* Using the information *
A) Answer these questions about the Sedgwick County history:
(i) In what year was Sedgwick County founded?
(ii) Which railway took over the Chicago, Kansas and Nebraska Railway after its foreclosure?
(iii) In which facility is Dennis Rader serving his sentences?
B) Extend the Sedgwick County history by writing the part that comes after its final sentence.

* Provided passage *
§

For many millennia, the Great Plains of North America was inhabited by nomadic Native Americans. From the 16th century to 18th century, the Kingdom of France claimed ownership of large parts of North America. In 1762, after the French and Indian War, France secretly ceded New France to Spain, per the Treaty of Fontainebleau. In 1802, Spain returned most of the land to France.

In 1803, most of the land for modern day Kansas was acquired by the United States from France as part of the 828,000 square mile Louisiana Purchase for 2.83 cents per acre. In 1848, after the Mexican–American War, the Treaty of Guadalupe Hidalgo with Spain brought into the United States all or part of land for ten future states, including southwest Kansas. In 1854, the Kansas Territory was organized, and in 1861 Kansas became the 34th U.S. state.

===19th century===

Sedgwick County was founded in 1867, and named after John Sedgwick, who was a major general in the Union Army during the Civil War.

In 1887, the Chicago, Kansas and Nebraska Railway built a branch line north–south from Herington to Caldwell. This branch line connected Herington, Lost Springs, Lincolnville, Antelope, Marion, Aulne, Peabody, Elbing, Whitewater, Furley, Kechi, Wichita, Peck, Corbin, Wellington and Caldwell. By 1893, this branch line was incrementally built to Fort Worth, Texas. This line is called the "OKT". The Chicago, Kansas and Nebraska Railway was foreclosed in 1891 and was taken over by Chicago, Rock Island and Pacific Railway, which shut down in 1980 and reorganized as Oklahoma, Kansas and Texas Railroad, merged in 1988 with Missouri Pacific Railroad, and finally merged in 1997 with Union Pacific Railroad. Most locals still refer to this railroad as the "Rock Island".

===20th century===
Sedgwick County was the setting for the murders committed by the BTK strangler from 1974 until 1991. Dennis Rader, an employee of the Sedgwick County city of Park City was arrested in early 2005 after he began sending incriminating letters taunting the police in 2004. He had not been heard from since 1979. Ken Landwehr of the Wichita Police Department led the task force which captured Rader, setting a new standard of serial crime detection in the process, which is still studied by police departments across the world. Rader is serving 10 life sentences at the El Dorado Correctional Facility in El Dorado.

§

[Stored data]

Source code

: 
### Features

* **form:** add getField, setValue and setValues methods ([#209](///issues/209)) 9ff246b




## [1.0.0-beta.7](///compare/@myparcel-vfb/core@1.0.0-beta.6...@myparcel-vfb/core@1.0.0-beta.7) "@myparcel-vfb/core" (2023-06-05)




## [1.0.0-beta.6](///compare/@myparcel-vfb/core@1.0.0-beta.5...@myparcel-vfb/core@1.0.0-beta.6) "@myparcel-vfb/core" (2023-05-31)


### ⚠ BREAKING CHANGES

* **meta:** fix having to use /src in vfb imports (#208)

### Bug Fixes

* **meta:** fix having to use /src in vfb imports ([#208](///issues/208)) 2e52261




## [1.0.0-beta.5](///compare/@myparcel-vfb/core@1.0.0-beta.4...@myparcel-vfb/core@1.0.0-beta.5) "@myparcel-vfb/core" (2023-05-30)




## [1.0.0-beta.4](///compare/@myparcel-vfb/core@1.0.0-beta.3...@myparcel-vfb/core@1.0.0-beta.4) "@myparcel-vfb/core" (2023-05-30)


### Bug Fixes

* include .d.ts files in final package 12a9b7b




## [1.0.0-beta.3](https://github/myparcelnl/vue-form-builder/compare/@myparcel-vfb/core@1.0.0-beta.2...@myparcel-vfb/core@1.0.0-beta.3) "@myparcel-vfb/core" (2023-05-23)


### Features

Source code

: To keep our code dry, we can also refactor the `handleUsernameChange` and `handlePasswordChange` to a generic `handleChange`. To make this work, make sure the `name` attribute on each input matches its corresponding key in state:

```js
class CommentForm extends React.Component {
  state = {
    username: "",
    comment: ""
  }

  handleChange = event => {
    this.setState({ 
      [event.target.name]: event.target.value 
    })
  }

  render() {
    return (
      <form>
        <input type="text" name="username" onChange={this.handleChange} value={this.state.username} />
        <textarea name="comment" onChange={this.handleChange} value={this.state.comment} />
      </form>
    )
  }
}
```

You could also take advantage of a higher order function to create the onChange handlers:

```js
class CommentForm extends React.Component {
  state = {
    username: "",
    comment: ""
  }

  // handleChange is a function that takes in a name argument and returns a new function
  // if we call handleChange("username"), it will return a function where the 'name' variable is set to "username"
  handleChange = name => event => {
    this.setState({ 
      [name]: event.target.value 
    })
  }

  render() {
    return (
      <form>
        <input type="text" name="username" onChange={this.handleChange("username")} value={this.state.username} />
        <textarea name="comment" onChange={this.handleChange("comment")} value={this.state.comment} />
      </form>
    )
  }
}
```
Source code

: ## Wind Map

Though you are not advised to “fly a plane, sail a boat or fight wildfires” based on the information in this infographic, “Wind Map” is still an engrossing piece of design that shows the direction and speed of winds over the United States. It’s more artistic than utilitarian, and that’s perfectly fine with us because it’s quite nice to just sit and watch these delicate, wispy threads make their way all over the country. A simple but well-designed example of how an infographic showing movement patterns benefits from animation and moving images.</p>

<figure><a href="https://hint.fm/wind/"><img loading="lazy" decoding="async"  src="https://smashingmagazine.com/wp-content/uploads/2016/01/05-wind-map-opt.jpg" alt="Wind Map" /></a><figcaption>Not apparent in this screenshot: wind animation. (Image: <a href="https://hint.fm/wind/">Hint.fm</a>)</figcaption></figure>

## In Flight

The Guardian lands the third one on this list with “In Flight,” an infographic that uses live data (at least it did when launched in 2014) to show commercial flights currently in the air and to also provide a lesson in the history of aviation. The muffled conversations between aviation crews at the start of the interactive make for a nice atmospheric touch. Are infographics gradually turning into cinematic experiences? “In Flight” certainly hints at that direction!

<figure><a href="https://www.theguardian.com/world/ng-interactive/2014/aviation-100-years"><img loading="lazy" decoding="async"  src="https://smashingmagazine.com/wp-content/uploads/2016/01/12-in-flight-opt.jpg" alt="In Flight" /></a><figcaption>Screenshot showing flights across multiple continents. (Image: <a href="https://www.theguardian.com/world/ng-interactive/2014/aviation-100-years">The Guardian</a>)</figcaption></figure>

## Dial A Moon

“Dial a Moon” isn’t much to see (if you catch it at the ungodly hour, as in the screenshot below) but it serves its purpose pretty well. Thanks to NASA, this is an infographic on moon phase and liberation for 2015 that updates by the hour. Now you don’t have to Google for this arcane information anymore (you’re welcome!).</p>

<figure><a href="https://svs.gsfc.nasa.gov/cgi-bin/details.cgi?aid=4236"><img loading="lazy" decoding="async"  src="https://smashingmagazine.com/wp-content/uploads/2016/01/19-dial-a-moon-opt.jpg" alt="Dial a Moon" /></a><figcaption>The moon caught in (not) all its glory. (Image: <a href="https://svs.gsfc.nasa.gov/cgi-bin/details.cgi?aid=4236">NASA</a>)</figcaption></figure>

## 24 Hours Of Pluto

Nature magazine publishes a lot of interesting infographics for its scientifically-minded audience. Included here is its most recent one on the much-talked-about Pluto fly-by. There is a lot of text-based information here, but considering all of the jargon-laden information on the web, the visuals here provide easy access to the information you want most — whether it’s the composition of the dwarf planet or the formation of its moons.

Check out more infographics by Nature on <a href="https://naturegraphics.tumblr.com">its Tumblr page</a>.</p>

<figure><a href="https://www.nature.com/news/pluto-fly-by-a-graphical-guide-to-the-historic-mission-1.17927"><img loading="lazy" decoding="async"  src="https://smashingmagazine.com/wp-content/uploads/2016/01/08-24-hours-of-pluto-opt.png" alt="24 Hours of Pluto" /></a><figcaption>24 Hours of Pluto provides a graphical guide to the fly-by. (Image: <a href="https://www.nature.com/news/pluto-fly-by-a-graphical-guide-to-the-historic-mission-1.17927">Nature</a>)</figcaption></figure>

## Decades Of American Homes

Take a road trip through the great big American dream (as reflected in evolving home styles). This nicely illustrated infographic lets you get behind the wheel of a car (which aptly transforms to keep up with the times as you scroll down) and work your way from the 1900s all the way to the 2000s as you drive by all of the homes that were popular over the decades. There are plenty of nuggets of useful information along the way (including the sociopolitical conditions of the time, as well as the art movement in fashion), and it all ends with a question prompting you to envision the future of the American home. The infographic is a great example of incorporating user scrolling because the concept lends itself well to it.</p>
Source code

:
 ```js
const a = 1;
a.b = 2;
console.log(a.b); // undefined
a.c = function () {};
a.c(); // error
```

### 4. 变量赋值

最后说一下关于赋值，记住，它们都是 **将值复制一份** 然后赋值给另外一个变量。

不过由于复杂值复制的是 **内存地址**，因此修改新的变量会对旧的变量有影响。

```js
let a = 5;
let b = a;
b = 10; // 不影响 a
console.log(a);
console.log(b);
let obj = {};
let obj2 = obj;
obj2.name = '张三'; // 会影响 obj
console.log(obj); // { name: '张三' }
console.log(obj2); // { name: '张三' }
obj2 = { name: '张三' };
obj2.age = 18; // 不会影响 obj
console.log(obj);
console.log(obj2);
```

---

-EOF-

§

* Exercise results *
A)
(i) 1867
(ii) The Chicago, Rock Island and Pacific Railway
(iii) The El Dorado Correctional Facility in El Dorado

B)
==Geography==
According to the United States Census Bureau, the county has a total area of 1009 sqmi, of which 998 sqmi is land and 12 sqmi (1.2%) is water.

===Adjacent counties===
- Harvey County (north)
- Butler County (east)
- Cowley County (southeast)
- Sumner County (south)
- Kingman County (west)
- Reno County (northwest)

==Demographics==

Sedgwick County is part of the Wichita, KS Metropolitan Statistical Area.

Historical population
| Census | Pop. | Note | %± |
| 1870 | 1,095 |  | — |
| 1880 | 18,753 |  | 1,612.6% |
| 1890 | 43,626 |  | 132.6% |
| 1900 | 44,037 |  | 0.9% |
| 1910 | 73,095 |  | 66.0% |
| 1920 | 92,234 |  | 26.2% |
| 1930 | 136,330 |  | 47.8% |
| 1940 | 143,311 |  | 5.1% |
| 1950 | 222,290 |  | 55.1% |
| 1960 | 343,231 |  | 54.4% |
| 1970 | 350,694 |  | 2.2% |
| 1980 | 366,531 |  | 4.5% |
| 1990 | 403,662 |  | 10.1% |
| 2000 | 452,869 |  | 12.2% |
| 2010 | 498,365 |  | 10.0% |
| 2020 | 523,824 |  | 5.1% |
| 2025 (est.) | 538,433 | Increase | 2.8% |
U.S. Decennial Census 1790-1960 1900–1990 1990-2000 2010–2020

===2020 census===

Sedgwick County, Kansas – Racial and ethnic composition Note: the US Census treats Hispanic/Latino as an ethnic category. This table excludes Latinos from the racial categories and assigns them to a separate category. Hispanics/Latinos may be of any race.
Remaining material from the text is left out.